WORK INSTRUCTION
Some lines hold the string "http". Copy all of them from the material that follows.

GIVEN DATA
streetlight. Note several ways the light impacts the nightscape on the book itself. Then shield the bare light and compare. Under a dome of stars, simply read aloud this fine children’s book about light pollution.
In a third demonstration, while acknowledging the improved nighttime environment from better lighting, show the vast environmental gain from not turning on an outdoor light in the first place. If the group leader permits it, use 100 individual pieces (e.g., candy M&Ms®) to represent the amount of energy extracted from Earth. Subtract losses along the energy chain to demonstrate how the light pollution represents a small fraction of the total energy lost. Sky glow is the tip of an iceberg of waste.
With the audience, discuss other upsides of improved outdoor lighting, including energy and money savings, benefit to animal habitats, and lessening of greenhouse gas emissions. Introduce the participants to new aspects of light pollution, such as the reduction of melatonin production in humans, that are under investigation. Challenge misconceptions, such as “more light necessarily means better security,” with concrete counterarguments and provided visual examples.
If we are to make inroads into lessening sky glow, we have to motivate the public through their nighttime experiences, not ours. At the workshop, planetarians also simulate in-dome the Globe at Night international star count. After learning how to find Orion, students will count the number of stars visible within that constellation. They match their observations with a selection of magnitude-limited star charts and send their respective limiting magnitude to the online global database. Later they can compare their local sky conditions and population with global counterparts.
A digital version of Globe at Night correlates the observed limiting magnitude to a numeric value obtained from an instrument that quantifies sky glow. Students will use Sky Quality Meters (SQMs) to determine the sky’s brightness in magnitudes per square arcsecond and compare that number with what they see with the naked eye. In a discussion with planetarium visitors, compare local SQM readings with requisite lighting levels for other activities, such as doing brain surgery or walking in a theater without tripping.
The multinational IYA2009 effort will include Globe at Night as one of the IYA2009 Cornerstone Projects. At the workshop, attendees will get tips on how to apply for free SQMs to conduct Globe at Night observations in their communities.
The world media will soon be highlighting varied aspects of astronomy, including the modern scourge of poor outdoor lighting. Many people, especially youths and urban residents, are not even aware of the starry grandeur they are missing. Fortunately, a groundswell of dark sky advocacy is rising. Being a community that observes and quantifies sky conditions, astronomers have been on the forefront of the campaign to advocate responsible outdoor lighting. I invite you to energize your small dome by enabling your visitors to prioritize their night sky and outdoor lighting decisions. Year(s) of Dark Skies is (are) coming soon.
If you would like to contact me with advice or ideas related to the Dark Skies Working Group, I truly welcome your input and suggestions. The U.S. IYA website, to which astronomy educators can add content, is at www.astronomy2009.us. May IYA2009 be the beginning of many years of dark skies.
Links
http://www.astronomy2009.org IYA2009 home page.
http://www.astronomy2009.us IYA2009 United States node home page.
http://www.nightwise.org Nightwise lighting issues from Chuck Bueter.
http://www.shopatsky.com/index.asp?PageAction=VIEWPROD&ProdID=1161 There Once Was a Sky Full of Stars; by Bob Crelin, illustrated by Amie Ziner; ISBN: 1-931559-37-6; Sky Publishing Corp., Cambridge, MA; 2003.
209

ANSWER TO THIS EXERCISE
http://www.astronomy2009.org IYA2009 home page.
http://www.astronomy2009.us IYA2009 United States node home page.
http://www.nightwise.org Nightwise lighting issues from Chuck Bueter.
http://www.shopatsky.com/index.asp?PageAction=VIEWPROD&ProdID=1161 There Once Was a Sky Full of Stars; by Bob Crelin, illustrated by Amie Ziner; ISBN: 1-931559-37-6; Sky Publishing Corp., Cambridge, MA; 2003.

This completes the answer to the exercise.